A: When we say a financial institution like Bank of America is “too big to fail,” we mean that the institution is so large and interconnected with the financial system that its failure could trigger an economic crisis. Instead of allowing such a firm to fail and cause a crisis, it is likely that the federal government would consider using taxpayer money to bail out the bank, as it did with many institutions in 2008. Essentially, this means that our economy – and U.S. taxpayers – are held hostage by “too big to fail” banks like Bank of America.

Q: What do you mean regulators should do when you say they should “break up” Bank of America?

 

A: We mean that Bank of America should be reformed into smaller, simpler and safer financial companies — companies that are not “too big to fail.”

Q: Will consumers with accounts at Bank of America lose their money if the bank is broken up?

A: There’s no danger for depository accounts of less than $250,000 because they are insured by the Federal Deposit Insurance Corporation (FDIC).

While there may be some risks to non-insured accounts if serious mistakes occur during the break-up process, these risks are likely much smaller than the risks that currently exist to those accounts and to our economy by allowing the bank to operate in such a massive, unstable and unsustainable form.

Customers who have mortgages with Bank of America should not be adversely affected if the company is broken up. While it is possible that customers’ mortgages may be sold to another institution, the terms of those mortgages should not change.

More than likely, breaking up Bank of America would add value to the company and the economy, possibly in the hundreds of billions. This would be great for consumers, investors and the overall economy.

Q: Will the people who work at Bank of America lose their jobs if the bank is broken up?

A: In its current form, Bank of America is aggressively cutting jobs. Bank of America has promised to lay off approximately 30,000 members of its workforce in the next several years. And media reports indicate that the bank plans to close approximately 750 of its 5,700 branches.

If Bank of America were broken up and reformed, it could add value to the company. This added value would give the bank an opportunity to halt its destructive cost-cutting measures and perhaps even create jobs.

Q: Who has the authority to break up Bank of America?

Section 121 of the Dodd-Frank Wall Street Reform and Consumer Protection Act gives federal financial regulators the authority to break up banks that pose a “grave threat” to financial stability.

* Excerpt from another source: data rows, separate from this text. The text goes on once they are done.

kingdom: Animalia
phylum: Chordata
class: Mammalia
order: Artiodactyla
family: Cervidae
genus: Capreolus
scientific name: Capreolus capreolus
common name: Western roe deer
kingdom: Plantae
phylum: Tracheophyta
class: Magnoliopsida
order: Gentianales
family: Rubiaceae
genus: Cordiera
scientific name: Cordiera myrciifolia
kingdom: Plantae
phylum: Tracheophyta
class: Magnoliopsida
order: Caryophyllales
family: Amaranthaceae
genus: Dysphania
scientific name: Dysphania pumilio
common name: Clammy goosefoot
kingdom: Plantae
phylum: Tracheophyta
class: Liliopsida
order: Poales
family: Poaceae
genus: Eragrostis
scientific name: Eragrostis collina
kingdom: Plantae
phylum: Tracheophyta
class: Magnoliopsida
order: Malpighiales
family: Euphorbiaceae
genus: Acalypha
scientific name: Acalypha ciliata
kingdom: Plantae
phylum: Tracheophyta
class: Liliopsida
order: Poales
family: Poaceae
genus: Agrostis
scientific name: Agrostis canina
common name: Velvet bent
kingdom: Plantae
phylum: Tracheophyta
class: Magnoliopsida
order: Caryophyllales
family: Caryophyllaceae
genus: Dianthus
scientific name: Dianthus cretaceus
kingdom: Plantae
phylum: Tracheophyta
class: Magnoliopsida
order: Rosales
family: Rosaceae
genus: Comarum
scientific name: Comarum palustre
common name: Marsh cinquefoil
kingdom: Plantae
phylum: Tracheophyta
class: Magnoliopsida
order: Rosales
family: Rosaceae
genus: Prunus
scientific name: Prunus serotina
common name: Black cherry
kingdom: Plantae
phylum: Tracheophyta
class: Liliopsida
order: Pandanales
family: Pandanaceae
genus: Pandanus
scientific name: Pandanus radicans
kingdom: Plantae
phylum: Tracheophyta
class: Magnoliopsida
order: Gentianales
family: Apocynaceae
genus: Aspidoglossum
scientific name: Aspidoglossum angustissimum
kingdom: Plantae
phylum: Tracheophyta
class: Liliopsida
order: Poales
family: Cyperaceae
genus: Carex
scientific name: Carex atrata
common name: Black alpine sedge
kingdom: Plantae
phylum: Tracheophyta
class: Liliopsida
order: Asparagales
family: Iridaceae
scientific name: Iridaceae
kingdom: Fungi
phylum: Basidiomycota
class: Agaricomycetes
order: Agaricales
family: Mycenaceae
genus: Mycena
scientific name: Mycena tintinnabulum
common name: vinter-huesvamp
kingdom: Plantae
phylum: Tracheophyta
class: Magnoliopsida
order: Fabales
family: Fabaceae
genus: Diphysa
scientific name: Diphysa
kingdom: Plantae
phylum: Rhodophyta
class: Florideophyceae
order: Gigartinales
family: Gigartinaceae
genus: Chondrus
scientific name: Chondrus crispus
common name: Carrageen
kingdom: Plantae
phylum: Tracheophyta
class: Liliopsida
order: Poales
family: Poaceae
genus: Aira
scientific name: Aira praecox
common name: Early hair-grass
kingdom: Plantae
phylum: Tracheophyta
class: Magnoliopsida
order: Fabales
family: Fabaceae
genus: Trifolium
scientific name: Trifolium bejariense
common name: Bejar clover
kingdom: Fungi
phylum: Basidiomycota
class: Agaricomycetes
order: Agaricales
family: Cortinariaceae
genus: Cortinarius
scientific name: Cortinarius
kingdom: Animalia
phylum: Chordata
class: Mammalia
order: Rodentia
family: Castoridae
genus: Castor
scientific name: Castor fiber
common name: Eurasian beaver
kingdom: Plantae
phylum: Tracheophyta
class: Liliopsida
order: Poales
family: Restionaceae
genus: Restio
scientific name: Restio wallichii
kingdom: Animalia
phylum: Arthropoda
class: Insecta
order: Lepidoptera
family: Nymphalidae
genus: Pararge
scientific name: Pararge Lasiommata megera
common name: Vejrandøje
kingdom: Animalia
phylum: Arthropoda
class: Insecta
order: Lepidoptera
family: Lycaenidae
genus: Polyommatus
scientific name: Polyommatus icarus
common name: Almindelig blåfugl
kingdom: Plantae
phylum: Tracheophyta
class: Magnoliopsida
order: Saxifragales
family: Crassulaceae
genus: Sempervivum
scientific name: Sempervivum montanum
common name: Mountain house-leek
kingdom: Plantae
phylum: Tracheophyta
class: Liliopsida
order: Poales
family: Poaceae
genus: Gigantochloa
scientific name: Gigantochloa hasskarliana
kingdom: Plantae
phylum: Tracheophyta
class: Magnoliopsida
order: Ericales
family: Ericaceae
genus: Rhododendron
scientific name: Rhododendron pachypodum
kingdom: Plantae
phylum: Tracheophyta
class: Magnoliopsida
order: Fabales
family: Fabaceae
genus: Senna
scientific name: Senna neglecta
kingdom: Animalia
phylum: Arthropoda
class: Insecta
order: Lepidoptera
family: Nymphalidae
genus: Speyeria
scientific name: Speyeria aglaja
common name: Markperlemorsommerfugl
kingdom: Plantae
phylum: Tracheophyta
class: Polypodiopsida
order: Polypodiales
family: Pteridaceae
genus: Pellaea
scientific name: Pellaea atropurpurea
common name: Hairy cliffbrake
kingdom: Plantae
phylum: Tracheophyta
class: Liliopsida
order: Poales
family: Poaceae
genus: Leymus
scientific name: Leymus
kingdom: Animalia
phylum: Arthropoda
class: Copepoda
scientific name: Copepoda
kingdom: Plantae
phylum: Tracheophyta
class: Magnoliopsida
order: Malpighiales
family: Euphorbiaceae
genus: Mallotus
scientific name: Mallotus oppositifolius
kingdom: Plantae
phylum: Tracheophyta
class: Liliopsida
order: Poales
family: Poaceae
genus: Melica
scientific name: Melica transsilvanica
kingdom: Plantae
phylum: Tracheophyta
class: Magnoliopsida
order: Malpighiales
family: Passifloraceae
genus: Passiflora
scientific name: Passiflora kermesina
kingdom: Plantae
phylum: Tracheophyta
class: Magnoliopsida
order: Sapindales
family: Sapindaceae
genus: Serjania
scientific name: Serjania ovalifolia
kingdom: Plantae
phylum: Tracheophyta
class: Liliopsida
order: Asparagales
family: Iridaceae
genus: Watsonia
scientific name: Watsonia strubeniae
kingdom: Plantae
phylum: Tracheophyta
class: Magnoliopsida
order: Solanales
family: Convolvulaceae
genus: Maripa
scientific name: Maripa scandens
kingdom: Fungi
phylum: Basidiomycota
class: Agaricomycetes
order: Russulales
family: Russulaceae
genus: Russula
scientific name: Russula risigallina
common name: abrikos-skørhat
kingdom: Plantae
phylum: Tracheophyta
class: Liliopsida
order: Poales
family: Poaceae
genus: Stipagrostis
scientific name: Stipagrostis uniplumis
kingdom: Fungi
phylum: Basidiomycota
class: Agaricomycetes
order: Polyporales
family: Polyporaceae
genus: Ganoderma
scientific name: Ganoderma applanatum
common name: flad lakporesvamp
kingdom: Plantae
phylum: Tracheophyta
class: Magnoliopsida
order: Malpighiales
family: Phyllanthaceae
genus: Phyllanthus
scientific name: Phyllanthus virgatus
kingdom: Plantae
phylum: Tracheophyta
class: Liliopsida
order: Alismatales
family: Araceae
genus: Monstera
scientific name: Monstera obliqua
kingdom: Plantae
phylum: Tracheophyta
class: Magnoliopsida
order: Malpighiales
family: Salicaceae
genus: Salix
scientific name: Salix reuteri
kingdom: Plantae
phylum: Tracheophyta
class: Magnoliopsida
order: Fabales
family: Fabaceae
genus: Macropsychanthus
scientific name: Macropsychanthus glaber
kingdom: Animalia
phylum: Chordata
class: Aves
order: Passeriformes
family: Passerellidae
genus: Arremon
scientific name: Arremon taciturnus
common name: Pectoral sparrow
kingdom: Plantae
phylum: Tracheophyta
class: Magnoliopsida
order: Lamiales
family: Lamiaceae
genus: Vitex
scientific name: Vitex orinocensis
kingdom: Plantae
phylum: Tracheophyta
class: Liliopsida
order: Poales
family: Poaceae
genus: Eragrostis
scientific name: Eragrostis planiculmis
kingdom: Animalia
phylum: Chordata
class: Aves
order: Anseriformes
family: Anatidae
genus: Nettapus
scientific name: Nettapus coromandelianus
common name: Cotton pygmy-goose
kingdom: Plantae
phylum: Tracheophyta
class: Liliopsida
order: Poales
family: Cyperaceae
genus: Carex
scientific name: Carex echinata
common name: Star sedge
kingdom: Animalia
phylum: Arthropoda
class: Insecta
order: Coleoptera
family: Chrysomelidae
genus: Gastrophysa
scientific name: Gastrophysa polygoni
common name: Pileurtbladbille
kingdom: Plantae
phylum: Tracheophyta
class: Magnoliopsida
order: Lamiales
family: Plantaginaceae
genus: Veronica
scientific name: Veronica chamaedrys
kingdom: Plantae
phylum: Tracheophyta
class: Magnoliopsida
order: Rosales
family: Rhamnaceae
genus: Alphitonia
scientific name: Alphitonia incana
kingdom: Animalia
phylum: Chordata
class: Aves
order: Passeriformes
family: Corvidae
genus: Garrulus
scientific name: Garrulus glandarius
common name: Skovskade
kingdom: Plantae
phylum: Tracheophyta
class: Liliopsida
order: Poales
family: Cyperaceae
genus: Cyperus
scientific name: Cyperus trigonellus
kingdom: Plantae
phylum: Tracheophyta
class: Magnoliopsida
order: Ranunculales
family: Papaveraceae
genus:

The Federal Reserve decides whether a bank poses a grave threat. Once it makes that determination, the Federal Reserve and the Financial Stability Oversight Council (FSOC) have broad authority to fix the problem, including authority to break up the bank. The FSOC is a group of top financial regulators, including the directors of the Consumer Financial Protection Bureau, Securities and Exchange Commission, Commodity Futures Trading Commission, and so on. Visit FSOC’s official website for more details.

Q: Why focus on Bank of America? There are other “too big to fail” banks.

We focused our efforts on Bank of America because, according to publicly available information, it is in the worst shape compared to other too big to fail banks. To be sure, the analysis that we used in the petition would likely apply to other “too big to fail” banks. But we think breaking up Bank of America is the best place for the regulators to start.

Other U.S. financial institutions that are “too big to fail” include Citigroup, Goldman Sachs, JPMorgan Chase, Morgan Stanley and Wells Fargo.